I'm having a similar problem. I am running Fedora Core 3 and I get several error messages when I try to access a page on my website. The page I'm trying to access has content on my Windows XP box. I created a symbolic link to that DIR (this worked very well on RH9). When I boot up I get an error that says "Invalid line in /etc/fstab" I also get the "Symbolic link not allowed:" not allowed when I try to access the page. I can however access the files on my XP machine from my FC3 box so I know the connection between the two PCs are working. I have set the DIRS of /var/www/html/pics (symbolic link) to r-xr-xrwx and the /mnt/pics to r-x-r-x-rwx. The link in my fstab is as follows:
mount -t smbfs //"ip of windows machine"/pics /mnt/pics -o username="username of account on xp",password="usernames password"
I have changed the info in " " to protect the innocent.
I experienced the same issue.
It turned out to be selinux that is the cause.
Selinux be default locks down Apache in order to prevent
both malicious behaviour, and to prevent people from
shooting themselves in the foot security wise.

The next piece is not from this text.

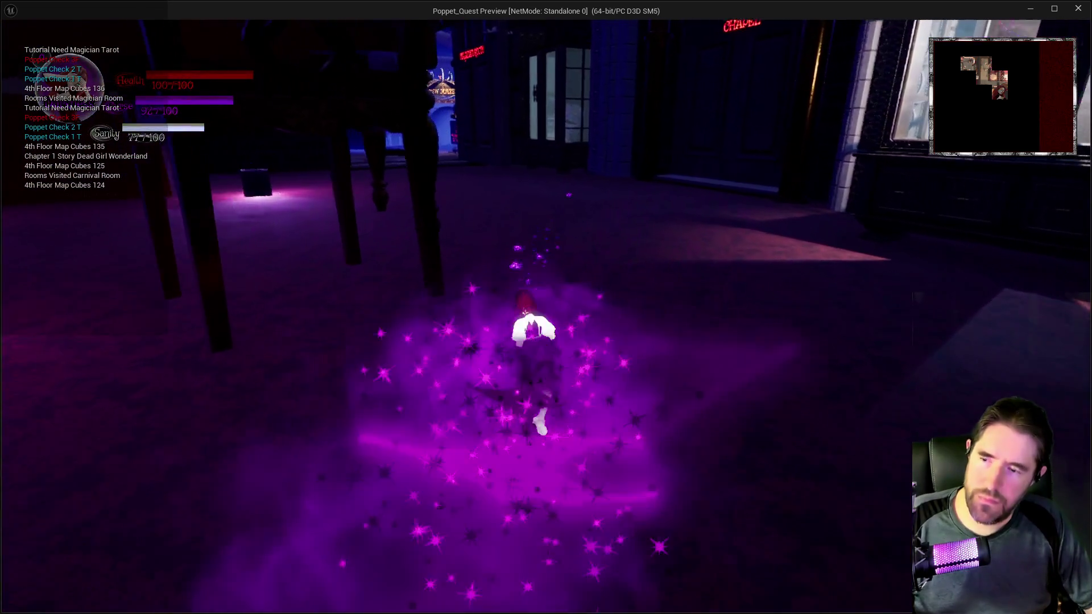
# - Enter the Toy Maze through the Toy doorway, run back out, and return to the editor
pyautogui.press('w')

Have a read up on selinux policy settings as you will need
to either modify the way you have BB setup, modify the
standard selinux policies, or disable selinux
The files you want to peruse are under /etc/selinux.
I was doing some more searching and found an interesting workaround:
>My work around was I did a loopback device--
>mount --bind /var/www/html/htdocs /home/userid
>this worked like a charm.
This was related to an FTP issue. The problem was that when someone FTP'd into the server they were chroot'd into their directory and the symbolic link would of taken them out of their jail. I'm not sure why I cannot follow the link when I su into wwwrun, but the workaround works.